La pensée soliDaire authentique existe encore, heureusement. Elle s’est manifestée chez beaucoup de personnes âgées pendant l’épidémie. Au lieu de réclamer leur protection comme un droit fondamental, elles refusaient l’idée de mesures générales contraignantes à leur seul profit. Le risque vital les concernaient presqu’exclusivement, et elles ne souhaitaient pas bouleverser le destin de la planète pour quelques mois de vie supplémentaire. On les a ignorées.

Parce que, bien sûr, accéder à leur souhait impliquerait qu’il existe des vies sacrifiables, et alors on peut tout imaginer. Notre ego imagine n’importe quoi, entraîne notre pensée sur la pente glissante du sacrifice pour un motif futile. Tandis que notre soliDarité, si nous l’écoutions vraiment, sait qu’il existe des renoncements héroïques, impératifs pour le bien commun.

La solidarité sur prélèvement automatique

Il existe une manière de connaître notre réglage TD, ce réglage intérieur entre la force du soliTaire et du soliDaire. Posez-vous sérieusement cette question : Si, âgé de 40 ans et en parfaite santé, l’on vous demandait de choisir entre votre décès et celui de votre enfant de 10 ans, auquel donneriez-vous votre assentiment ? J’ai appris à me méfier de ceux qui répondent instantanément. Ce sont les soliTaires et soliDaires radicaux, tandis que le bon réglage TD est chez celui qui prend la peine de réfléchir. Qui est le plus important pour le collectif ? L’enfant, a priori, parce qu’il est l’avenir. Mais l’adulte, quelle importance a-t-il au sein du collectif pour préparer ce futur ? Qu’en est-il si d’autres enfants dépendent de lui ?
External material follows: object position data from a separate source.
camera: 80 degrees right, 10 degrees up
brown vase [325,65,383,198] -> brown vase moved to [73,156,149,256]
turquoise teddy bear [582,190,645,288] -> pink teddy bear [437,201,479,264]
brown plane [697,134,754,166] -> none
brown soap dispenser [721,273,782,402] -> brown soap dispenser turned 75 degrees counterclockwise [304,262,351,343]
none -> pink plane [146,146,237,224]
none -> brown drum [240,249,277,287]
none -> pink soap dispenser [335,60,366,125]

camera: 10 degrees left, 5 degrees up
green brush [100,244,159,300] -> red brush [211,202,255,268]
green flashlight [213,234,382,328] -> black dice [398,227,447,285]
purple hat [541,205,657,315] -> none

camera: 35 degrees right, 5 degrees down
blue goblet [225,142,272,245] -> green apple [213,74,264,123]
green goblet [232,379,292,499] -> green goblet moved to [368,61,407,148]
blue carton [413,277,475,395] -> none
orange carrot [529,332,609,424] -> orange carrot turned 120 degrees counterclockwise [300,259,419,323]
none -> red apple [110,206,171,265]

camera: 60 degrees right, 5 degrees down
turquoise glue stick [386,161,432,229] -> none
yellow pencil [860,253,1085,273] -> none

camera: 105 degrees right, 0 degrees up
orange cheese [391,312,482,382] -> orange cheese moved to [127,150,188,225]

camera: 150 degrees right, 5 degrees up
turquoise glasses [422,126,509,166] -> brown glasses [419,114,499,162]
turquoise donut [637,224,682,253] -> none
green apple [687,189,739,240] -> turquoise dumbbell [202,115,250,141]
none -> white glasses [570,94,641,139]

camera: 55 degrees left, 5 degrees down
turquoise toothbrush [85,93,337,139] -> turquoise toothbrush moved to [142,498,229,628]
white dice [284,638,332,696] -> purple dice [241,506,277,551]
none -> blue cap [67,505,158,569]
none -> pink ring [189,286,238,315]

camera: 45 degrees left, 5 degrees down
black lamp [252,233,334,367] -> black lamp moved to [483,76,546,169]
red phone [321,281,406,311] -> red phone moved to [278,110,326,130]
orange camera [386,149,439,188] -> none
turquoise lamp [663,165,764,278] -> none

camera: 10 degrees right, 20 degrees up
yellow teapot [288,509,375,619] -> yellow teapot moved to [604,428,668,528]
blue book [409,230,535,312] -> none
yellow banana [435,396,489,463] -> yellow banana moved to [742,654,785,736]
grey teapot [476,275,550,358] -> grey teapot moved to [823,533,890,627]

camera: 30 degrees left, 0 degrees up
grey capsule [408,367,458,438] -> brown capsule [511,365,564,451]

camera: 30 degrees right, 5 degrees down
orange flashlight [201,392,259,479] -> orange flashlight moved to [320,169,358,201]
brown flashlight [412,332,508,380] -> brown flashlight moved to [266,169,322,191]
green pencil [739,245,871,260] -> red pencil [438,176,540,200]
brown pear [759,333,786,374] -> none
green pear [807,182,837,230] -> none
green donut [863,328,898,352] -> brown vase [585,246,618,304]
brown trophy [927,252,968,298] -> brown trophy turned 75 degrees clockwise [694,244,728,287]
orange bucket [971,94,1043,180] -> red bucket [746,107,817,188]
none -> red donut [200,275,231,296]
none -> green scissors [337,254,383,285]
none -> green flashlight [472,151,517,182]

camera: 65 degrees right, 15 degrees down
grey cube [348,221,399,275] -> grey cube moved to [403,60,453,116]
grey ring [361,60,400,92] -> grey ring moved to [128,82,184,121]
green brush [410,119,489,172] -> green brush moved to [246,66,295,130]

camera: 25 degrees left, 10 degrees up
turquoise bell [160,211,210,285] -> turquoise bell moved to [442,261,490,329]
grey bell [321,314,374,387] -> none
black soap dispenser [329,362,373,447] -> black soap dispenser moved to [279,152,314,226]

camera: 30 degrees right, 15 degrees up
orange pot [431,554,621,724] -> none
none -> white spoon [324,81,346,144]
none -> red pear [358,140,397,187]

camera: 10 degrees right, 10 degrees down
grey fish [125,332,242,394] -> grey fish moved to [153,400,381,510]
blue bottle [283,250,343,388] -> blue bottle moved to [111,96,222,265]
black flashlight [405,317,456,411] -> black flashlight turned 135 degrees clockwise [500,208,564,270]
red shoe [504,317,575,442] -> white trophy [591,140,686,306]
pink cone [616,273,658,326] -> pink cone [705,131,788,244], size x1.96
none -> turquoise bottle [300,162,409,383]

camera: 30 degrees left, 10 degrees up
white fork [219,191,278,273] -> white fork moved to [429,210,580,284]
L’idéologie est pratique pour ceux qui ont la flemme de réfléchir. Elle apporte une réponse simple et directe à ces problèmes délicats. Le principe de vie sacrée en fait partie. Il nous rend aveugles à la vraie solidarité et est en train de déstabiliser nos sociétés démocratiques. Malgré ses projections sur l’avenir, notre pensée est enterrée dans un présent social uniforme, celui des réseaux. Un cadre qui semble perpétuel. Alors qu’il est extrêmement fragile. Le collectivisme est un édifice volatile, qu’il faut entretenir quotidiennement par des gestes solidaires, par un travail qui ne bénéficie pas seulement à soi.

Ne mettons pas la solidarité sur prélèvement automatique, comme la mensualité d’un impôt, sinon l’Ego s’estime déchargé de ses obligations et libre d’exiger toutes satisfactions. En particulier ne pas disparaître, quel qu’en soit le prix.